▸ **Data provided**

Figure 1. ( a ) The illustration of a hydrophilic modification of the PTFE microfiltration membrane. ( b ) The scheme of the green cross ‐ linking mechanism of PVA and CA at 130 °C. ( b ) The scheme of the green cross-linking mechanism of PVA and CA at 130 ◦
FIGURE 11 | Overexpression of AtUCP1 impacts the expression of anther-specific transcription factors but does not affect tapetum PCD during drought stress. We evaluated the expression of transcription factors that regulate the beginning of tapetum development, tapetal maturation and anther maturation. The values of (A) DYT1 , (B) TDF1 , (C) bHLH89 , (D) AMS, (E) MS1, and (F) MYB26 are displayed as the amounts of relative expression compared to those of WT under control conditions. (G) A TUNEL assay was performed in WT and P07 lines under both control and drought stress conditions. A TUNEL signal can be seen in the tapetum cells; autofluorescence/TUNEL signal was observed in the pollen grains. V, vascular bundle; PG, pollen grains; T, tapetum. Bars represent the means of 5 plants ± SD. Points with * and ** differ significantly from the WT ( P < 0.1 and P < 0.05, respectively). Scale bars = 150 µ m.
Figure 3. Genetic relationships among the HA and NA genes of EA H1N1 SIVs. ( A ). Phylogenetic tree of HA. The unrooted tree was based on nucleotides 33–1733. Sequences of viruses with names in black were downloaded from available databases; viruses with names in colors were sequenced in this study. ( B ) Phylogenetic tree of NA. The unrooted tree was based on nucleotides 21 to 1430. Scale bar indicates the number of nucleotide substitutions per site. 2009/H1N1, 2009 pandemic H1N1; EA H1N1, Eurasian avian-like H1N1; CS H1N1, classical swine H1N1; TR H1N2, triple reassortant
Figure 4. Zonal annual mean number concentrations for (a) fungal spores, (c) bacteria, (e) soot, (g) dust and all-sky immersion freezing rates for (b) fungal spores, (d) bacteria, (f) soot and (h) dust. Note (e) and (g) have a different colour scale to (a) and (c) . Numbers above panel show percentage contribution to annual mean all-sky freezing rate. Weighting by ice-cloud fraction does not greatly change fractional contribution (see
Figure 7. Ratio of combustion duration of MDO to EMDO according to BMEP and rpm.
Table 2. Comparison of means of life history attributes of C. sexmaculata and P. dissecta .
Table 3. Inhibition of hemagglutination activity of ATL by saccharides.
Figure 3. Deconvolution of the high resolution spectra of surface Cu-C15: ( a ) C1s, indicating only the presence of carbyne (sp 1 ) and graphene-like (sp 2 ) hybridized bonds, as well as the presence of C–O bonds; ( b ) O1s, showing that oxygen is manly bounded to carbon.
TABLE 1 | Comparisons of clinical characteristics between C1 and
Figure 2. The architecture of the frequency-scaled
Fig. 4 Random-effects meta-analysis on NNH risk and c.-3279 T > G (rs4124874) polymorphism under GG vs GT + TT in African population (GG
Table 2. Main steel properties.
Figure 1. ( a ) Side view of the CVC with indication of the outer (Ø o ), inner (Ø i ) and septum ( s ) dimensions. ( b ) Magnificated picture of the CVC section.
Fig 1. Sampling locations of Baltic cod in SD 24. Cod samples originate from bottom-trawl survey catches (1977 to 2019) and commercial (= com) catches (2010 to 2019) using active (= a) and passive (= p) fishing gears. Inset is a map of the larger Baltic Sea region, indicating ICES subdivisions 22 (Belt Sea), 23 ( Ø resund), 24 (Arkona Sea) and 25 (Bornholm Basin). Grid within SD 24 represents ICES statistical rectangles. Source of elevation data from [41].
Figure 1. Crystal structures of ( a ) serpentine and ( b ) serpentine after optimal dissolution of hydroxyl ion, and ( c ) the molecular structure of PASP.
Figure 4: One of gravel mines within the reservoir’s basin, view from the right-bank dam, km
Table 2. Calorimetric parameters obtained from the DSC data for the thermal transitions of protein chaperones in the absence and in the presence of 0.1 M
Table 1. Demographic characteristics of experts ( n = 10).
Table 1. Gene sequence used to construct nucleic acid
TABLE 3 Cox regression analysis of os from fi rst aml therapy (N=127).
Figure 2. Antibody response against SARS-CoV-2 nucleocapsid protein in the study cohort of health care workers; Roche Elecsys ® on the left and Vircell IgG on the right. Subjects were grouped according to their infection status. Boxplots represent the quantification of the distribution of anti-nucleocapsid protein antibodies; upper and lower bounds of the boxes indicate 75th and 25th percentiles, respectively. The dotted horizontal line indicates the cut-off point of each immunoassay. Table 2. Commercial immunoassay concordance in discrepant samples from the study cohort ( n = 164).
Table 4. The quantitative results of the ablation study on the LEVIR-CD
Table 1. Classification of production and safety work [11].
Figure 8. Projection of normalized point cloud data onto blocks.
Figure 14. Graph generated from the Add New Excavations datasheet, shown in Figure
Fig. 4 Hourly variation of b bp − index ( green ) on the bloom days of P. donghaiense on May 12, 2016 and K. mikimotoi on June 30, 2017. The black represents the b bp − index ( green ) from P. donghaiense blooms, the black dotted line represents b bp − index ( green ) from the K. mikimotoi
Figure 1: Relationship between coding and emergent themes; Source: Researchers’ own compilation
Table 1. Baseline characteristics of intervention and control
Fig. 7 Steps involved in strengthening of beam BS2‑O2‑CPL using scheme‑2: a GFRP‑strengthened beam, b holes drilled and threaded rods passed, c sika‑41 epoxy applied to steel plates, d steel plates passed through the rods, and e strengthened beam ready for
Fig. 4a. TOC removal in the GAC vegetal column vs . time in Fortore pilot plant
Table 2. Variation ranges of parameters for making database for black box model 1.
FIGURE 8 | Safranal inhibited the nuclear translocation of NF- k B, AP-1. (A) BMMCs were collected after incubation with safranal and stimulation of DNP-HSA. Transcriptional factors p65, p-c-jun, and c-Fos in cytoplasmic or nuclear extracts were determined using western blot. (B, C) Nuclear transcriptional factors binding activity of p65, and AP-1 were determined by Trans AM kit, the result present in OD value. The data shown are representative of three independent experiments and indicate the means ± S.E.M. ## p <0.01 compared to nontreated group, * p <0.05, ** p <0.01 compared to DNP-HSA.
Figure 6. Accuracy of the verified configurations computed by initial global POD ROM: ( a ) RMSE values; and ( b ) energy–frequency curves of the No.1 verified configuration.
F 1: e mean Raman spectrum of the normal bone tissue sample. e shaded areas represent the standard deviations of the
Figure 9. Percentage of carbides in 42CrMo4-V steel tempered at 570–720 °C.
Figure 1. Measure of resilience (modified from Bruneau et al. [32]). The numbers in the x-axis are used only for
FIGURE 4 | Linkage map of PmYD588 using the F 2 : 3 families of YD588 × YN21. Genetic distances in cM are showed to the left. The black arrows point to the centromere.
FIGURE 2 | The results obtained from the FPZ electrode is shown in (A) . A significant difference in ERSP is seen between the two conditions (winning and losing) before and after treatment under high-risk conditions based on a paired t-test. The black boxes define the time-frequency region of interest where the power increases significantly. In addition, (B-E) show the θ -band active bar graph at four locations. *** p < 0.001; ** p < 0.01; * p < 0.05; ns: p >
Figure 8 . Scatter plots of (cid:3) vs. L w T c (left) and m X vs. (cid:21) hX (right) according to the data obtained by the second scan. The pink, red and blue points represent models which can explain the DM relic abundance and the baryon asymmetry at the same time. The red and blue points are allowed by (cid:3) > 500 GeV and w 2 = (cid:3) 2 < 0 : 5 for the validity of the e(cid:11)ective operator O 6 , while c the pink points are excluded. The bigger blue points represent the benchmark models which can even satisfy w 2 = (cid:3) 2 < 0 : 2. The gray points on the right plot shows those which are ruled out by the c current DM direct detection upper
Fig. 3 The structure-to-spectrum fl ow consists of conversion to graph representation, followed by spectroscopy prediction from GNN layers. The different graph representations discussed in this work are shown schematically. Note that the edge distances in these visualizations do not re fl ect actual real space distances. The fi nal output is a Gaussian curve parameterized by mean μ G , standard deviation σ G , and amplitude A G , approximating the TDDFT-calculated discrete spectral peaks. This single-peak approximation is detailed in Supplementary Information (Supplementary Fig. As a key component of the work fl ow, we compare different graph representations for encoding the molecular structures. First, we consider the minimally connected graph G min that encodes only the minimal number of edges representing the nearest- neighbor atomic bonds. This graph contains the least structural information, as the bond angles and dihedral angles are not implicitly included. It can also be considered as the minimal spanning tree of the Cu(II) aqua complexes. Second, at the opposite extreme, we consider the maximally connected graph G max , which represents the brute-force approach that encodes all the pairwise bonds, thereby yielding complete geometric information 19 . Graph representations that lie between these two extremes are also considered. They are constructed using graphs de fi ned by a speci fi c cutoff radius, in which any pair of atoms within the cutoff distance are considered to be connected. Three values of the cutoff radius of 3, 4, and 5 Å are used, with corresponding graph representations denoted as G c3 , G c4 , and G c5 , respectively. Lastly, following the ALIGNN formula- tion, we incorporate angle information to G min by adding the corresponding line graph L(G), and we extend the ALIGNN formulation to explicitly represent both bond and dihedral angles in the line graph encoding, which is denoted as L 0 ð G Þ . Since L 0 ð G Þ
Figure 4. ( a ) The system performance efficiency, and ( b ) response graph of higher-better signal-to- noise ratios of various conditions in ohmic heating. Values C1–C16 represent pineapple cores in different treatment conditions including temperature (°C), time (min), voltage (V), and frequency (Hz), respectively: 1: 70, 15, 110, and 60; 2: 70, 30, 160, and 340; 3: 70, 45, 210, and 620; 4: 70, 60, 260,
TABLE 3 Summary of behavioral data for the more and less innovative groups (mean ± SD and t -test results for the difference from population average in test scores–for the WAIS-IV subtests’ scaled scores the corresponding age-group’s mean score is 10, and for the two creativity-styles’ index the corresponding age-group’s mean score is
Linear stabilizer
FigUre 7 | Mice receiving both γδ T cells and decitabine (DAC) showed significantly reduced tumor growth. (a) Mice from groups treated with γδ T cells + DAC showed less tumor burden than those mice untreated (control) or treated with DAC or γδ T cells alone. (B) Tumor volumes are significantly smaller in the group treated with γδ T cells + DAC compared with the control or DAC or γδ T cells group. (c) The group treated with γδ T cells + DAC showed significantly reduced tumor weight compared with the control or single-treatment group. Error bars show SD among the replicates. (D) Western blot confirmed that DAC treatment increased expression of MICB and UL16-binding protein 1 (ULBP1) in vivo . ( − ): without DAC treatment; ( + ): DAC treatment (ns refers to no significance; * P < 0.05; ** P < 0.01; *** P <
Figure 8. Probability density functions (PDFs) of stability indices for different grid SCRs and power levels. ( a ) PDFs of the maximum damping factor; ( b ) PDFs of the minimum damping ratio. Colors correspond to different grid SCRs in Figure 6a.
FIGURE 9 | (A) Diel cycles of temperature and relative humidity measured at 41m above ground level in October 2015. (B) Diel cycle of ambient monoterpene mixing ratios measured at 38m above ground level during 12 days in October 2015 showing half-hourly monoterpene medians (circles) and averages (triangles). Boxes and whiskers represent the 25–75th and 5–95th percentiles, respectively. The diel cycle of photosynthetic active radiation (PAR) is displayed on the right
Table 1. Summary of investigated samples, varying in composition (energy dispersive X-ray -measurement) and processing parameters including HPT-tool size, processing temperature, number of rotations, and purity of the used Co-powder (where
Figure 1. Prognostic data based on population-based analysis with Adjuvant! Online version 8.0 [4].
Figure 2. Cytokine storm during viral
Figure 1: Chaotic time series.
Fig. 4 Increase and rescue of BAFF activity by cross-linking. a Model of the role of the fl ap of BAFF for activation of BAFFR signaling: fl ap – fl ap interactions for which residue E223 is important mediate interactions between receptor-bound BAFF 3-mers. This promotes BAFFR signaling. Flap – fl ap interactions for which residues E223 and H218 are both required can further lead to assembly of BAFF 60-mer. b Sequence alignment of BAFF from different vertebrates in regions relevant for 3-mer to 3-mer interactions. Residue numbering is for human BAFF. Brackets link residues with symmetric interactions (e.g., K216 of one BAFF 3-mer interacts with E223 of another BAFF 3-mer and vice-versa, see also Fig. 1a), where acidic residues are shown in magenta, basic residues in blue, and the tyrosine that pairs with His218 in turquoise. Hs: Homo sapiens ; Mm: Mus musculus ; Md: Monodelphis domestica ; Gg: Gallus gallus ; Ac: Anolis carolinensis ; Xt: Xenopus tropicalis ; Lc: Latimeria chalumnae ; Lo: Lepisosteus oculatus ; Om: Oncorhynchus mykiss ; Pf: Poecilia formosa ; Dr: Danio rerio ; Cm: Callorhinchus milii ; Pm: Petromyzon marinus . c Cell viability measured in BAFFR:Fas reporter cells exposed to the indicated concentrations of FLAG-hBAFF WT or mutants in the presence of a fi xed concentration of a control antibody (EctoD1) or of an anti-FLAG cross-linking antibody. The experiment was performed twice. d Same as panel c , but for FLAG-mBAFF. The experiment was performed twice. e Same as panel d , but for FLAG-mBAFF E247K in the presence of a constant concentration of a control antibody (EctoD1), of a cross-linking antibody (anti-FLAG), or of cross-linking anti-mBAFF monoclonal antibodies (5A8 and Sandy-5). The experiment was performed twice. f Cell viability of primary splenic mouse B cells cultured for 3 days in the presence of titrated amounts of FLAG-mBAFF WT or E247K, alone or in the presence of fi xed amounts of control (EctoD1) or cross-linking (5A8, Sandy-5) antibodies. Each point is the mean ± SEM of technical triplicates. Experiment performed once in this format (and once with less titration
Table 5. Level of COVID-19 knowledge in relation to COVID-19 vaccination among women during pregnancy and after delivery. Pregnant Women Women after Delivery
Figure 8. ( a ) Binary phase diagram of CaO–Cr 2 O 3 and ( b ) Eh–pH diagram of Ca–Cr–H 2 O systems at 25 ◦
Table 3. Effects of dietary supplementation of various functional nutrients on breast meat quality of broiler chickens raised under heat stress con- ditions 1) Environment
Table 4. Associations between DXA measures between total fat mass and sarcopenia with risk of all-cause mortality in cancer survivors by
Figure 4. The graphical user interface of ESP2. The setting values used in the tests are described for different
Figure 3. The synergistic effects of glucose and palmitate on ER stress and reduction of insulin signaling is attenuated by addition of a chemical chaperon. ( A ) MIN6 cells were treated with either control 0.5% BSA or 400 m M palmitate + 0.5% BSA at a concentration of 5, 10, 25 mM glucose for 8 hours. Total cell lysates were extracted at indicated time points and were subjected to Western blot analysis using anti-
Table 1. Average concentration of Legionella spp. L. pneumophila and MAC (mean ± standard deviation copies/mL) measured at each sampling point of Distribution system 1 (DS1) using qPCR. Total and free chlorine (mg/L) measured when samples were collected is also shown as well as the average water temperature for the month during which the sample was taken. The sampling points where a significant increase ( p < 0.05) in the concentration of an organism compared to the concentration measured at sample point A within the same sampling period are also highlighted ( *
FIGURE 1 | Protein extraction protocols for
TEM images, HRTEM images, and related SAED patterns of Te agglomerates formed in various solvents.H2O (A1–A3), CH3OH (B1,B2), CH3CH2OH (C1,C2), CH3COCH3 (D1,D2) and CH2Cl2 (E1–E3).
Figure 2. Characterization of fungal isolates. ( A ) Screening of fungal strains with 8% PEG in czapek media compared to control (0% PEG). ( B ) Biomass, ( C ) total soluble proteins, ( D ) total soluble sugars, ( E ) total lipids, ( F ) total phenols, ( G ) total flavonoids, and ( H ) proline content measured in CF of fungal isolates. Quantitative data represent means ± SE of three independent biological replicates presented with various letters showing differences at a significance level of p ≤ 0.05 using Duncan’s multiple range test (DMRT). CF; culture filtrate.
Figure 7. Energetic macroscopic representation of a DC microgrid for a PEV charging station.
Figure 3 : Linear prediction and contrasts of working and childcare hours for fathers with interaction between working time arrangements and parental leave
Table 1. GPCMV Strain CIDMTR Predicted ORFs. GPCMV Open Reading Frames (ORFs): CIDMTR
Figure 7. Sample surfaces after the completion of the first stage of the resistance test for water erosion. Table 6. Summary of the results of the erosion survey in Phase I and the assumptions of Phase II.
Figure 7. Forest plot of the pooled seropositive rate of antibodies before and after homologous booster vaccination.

▸ **Task to carry out**
The exact lines of the material above starting at the one that contains "Table 5. Level" and ending at the one that contains "Figure 8. ( a" are what to retype; leave out everything else.

▸ **Solution to this problem**
Table 5. Level of COVID-19 knowledge in relation to COVID-19 vaccination among women during pregnancy and after delivery. Pregnant Women Women after Delivery
Figure 8. ( a ) Binary phase diagram of CaO–Cr 2 O 3 and ( b ) Eh–pH diagram of Ca–Cr–H 2 O systems at 25 ◦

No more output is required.